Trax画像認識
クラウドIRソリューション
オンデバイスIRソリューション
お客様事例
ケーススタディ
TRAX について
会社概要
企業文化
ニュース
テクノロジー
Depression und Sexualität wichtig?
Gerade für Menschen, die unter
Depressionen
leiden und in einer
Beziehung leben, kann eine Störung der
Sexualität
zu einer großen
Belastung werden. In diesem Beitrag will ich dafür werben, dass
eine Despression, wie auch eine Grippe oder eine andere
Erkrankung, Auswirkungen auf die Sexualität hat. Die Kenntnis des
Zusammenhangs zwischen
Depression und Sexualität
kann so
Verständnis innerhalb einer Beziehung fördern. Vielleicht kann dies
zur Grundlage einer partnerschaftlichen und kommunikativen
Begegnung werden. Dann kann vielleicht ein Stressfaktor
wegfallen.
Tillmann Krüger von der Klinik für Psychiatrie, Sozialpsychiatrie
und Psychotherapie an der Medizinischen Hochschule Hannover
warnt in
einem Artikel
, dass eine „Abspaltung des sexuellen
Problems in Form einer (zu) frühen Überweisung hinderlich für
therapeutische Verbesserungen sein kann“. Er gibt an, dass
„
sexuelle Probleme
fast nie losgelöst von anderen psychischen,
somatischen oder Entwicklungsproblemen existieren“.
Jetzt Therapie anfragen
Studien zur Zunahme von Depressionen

---

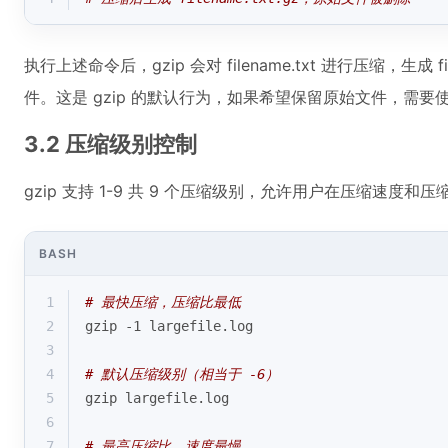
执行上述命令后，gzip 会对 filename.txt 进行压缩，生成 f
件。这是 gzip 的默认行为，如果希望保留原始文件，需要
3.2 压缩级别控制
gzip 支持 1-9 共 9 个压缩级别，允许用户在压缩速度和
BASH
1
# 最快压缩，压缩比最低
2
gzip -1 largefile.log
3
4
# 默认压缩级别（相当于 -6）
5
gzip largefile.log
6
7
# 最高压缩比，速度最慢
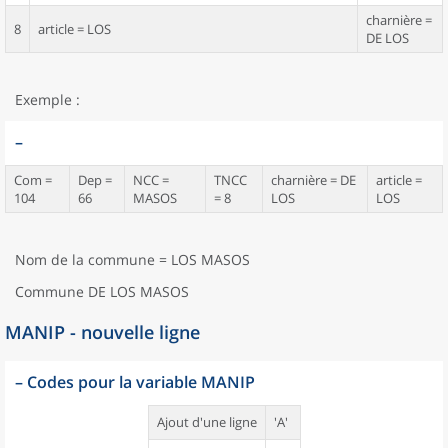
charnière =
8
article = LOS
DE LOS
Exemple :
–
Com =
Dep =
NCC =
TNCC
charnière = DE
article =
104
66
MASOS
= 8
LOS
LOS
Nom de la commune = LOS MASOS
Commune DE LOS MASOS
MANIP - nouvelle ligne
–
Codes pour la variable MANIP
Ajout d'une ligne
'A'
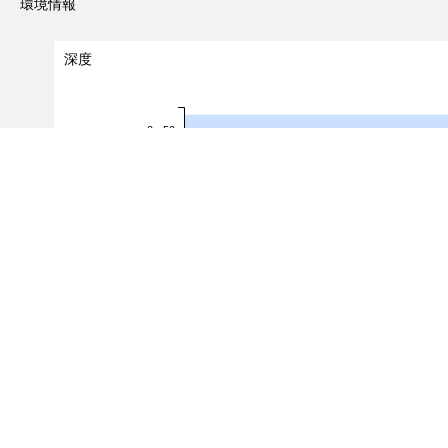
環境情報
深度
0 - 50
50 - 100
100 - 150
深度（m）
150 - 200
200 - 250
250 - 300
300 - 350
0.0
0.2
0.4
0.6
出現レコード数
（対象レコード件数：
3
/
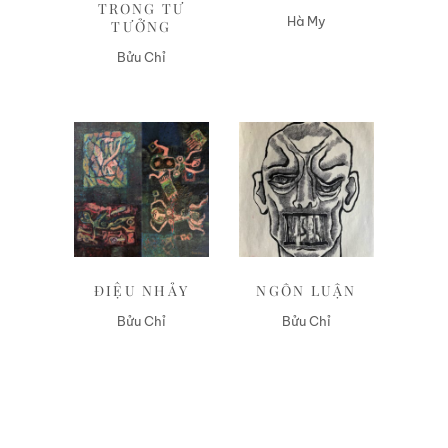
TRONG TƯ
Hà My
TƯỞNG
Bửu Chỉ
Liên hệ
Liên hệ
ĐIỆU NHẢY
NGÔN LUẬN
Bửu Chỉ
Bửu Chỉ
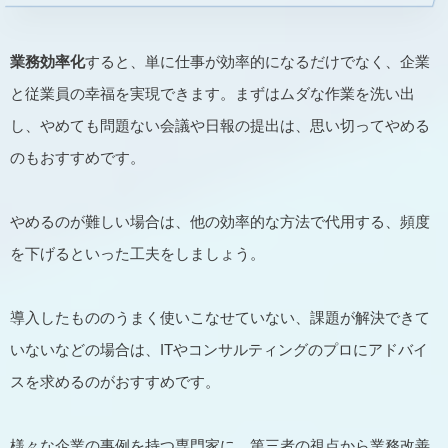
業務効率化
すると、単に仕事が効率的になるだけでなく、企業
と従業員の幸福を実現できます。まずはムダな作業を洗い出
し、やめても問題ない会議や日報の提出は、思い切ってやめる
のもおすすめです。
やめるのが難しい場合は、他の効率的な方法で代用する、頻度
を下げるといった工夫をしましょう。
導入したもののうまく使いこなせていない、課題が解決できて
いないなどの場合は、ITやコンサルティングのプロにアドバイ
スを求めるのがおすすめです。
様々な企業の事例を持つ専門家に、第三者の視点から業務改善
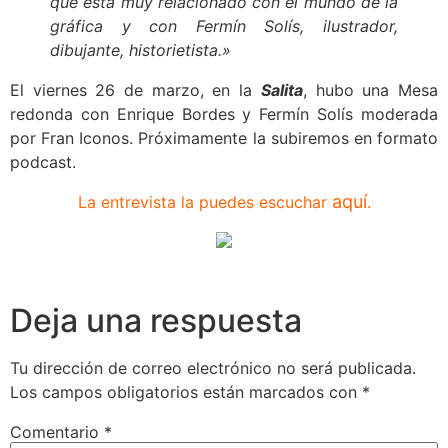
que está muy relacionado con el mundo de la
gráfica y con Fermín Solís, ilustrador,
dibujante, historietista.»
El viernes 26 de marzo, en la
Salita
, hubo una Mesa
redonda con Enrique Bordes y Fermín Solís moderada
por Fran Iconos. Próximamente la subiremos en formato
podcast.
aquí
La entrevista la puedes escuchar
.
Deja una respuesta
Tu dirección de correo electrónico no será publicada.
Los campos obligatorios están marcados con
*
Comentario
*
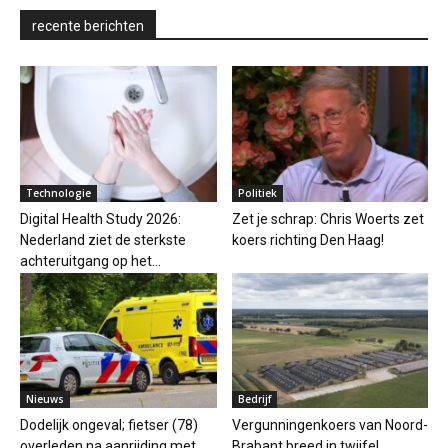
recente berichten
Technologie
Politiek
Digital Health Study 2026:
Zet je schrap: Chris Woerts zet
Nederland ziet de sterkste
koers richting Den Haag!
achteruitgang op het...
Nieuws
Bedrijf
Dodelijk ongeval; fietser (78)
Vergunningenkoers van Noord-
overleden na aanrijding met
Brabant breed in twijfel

--- What you have to do ---
Check each line above for the string "kann" and report how many lines have it, giving only the number.

--- Exercise output ---
5